Conservative members want Theresa May to quit before the next general election
But the Tories want May to stay in Number 10 as the two-year-long Brexit talks continue.
Theresa May's political future is looking bleak after a survey revealed that a majority of Conservative Party supporters want her to quit Number 10 before the next scheduled general election in 2022.
The poll, of more than 1,200 people on the ConservativeHome website, found that 56% of respondents wanted the prime minister to resign before 2022, with 27% of Tory voters wanting May to stay on, and 15% wanting May to quit immediately. Around 1% of respondents selected "don't know".

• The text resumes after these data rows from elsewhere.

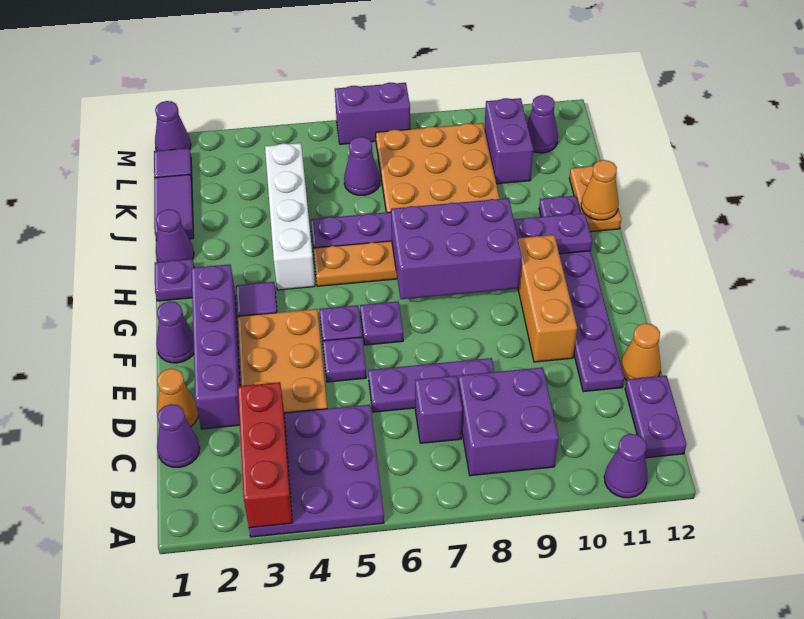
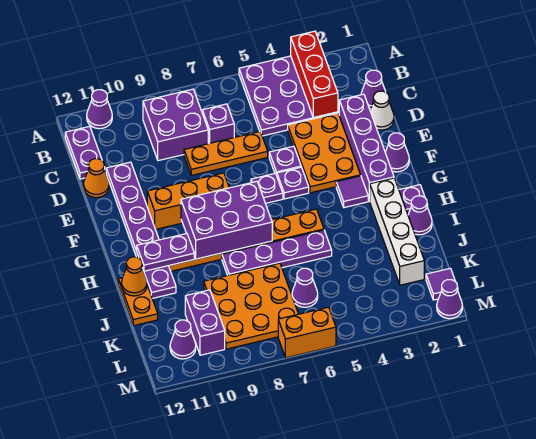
orange cone D1 level 1 -> white cone D1 level 1
purple plate D6:D8 level 1 -> orange plate D6:D8 level 1
orange brick E10:G10 level 1 -> orange brick F8:F10 level 1
white brick H4:K4 level 1 -> white brick H2:K2 level 1
purple tile J1:K1 level 1 -> none
purple brick M6:M7 level 1 -> orange brick M6:M7 level 1

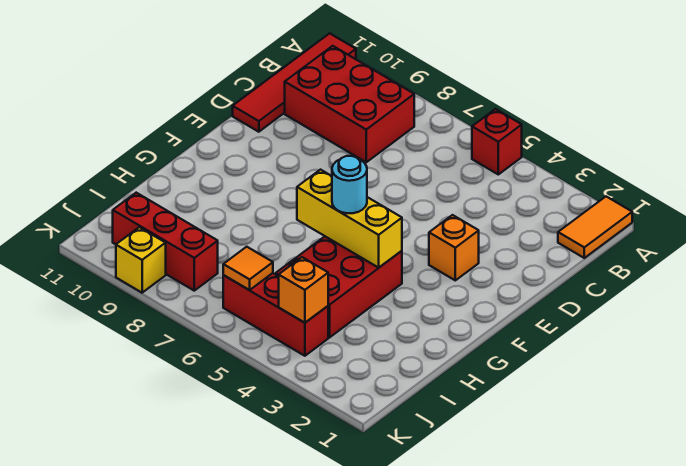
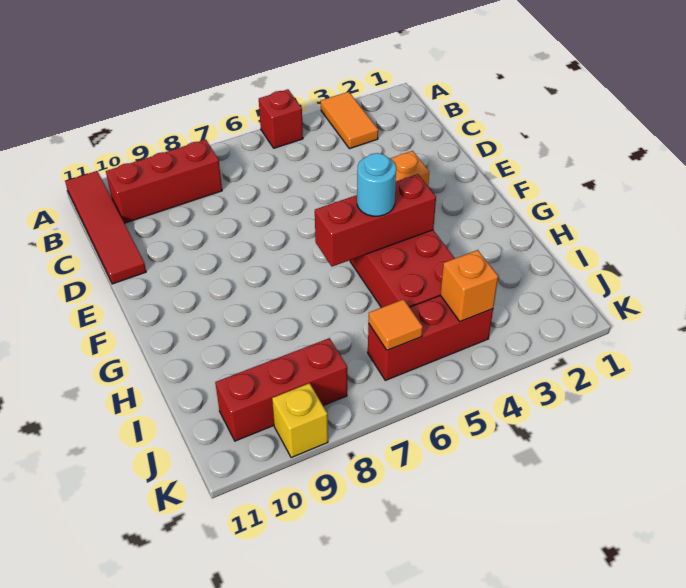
orange tile A1:B1 level 1 -> orange tile A3:B3 level 1
red brick B8:C10 level 1 -> red brick B8:B10 level 1
yellow brick G4:G6 level 2 -> red brick G4:G6 level 2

The findings come amid the two-year-long divorce talks between the EU and the UK, and almost a month after the general election, which May called to bolster her pro-Brexit mandate only to see her majority of Conservative MPs in the House of Commons vanish.
"Despite differences and divisions with the Cabinet, and the demoralisation caused by failing to win a majority, the prime minister is set, as we write, to make it through to the summer recess, and to try to regain the initiative in the autumn," said Paul Goodman, the editor of Conservative Home.
Senior Tories and potential leadership challengers, such as Foreign Secretary Boris Johnson and Brexit Secretary David Davis, have united behind the prime minister in a bid to prevent a potentially messy Conservative leadership contest and another snap election, which could see Labour leader Jeremy Corbyn catapulted into power.
May has also faced further scrutiny because of the Grenfell Tower fire tragedy in west London. The disaster has left at least 80 dead and many more homeless.
The prime minister has launched a £5m fund to help the residents. An independent inquiry into the deadly blaze will be led by former Court of Appeal judge Sir Martin Moore-Bick. Elsewhere, May is facing a cabinet revolt over the 1% public sector pay cap, with Number 10 admitting that the public have become "weary" of the measure since its introduction in 2012.
Health Secretary Jeremy Hunt, Foreign Secretary Boris Johnson and Environment Secretary Michael Gove have called for a rethink. "I think that we should listen to the pay review bodies who govern each individual area of public sector pay," Gove told BBC One's Andrew Marr show on Sunday.
The latest opinion poll from Survation, which predicted the hung parliament result of the 8 June vote, said that the Conservatives had a one point lead over Labour (41% versus 40%). The survey, of more than 1,000 people between 28 and 30 June, also put the Liberal Democrats on 7% and Ukip and the Greens both on 2%.